Reduced levels of the blood coagulation factor XII improves brain inflammation and cognitive deficits in Alzheimer’s disease, new research shows.
The study, “Depletion of coagulation factor XII ameliorates brain pathology and cognitive impairment in Alzheimer’s disease mice,” appeared in the journal Blood.
Vascular (blood vessel) dysfunction and inflammation in the brain are early signs of disease in Alzheimer’s patients. Both these processes can trigger neuronal death, but it is unknown whether beta-amyloid, the protein that builds up into plaques in the brain of Alzheimer’s patients, plays a role in these processes.
The plasma protein factor XII is part of a cascade of enzymes that induce vascular pathology and inflammation. Beta-amyloid has been shown to activate this cascade, which in turn has been suggested to be overly active in Alzheimer’s disease. Therefore, the research team from Rockefeller University hypothesized that activation of factor XII by beta-amyloid could play a role in initiating Alzheimer’s disease.
The absence of cognitive impairment until later stages of Alzheimer’s makes it difficult to study earlier stages of the disease. But the recent finding of genes linked to an early-onset hereditary form of Alzheimer’s enabled researchers to analyze what happens in the brain before the onset of symptoms.
“The first changes observed in these patients are in beta-amyloid levels. The second changes are brain abnormalities related to the vascular system, which can occur 20 years before overt cognitive symptoms appear,” Sidney Strickland, PhD, research professor and head of the Patricia and John Rosenwald Laboratory of Neurobiology and Genetics at The Rockefeller University, said in a press release.
The research team showed that activating the cascade of pro-inflammatory enzymes that involves factor XII is temporally correlated with the onset of brain inflammation in mice with Alzheimer’s.
And, to study factor XII, the team used a molecule that prevented the gene from making the protein. Alzheimer’s mice with reduced levels of factor XII showed significantly less inflammation and neuronal degeneration than untreated Alzheimer’s mice, or controls.
In addition, although they still performed worse than healthy controls, Alzheimer’s mice with reduced factor XII showed improved cognitive function in a memory test where the animals had to remember the location of an escape hole.
The study highlights the link between Alzheimer’s and the vascular system. “There’s a lot of evidence that exercise, which helps keep your blood vessels healthy and blood flow consistent, can be protective against [Alzheimer’s disease],” Strickland said. “In addition, we know that diseases that compromise the vascular system, like diabetes, put people at higher risk.”
Still, the researchers caution that more work is needed. “We need to further define what’s going on, so we can identify patients with vascular problems and develop a targeted therapy to help that aspect,” said Zu-Lin Chen, the study’s first author.

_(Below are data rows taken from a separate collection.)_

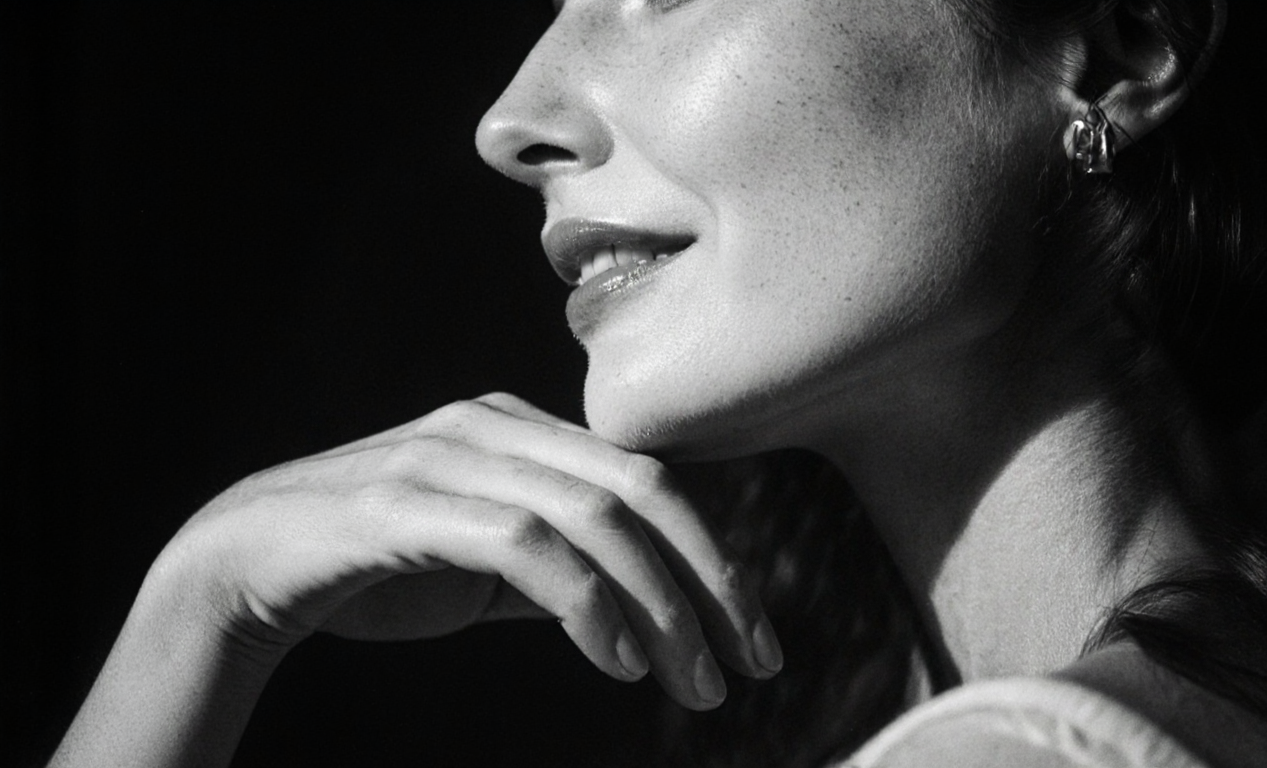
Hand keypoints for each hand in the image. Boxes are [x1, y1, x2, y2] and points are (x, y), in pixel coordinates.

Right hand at [162, 393, 781, 709]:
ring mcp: (451, 454)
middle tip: (753, 662)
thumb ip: (557, 564)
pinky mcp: (409, 500)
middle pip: (640, 489)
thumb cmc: (375, 567)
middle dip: (710, 579)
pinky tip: (617, 660)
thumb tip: (639, 603)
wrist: (245, 566)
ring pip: (594, 516)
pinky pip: (527, 544)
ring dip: (659, 607)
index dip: (713, 555)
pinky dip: (587, 602)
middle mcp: (495, 424)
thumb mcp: (486, 567)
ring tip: (694, 682)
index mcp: (522, 429)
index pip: (648, 481)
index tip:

“Our work contributes to the increasing evidence that vascular abnormalities are playing an important role in cognitive decline and inflammation in some [Alzheimer’s] patients,” Strickland added. “The hope is that defining the vascular mechanisms involved will allow for better diagnosis and eventually new treatments. Each step forward is a step closer to understanding this terrible disease.”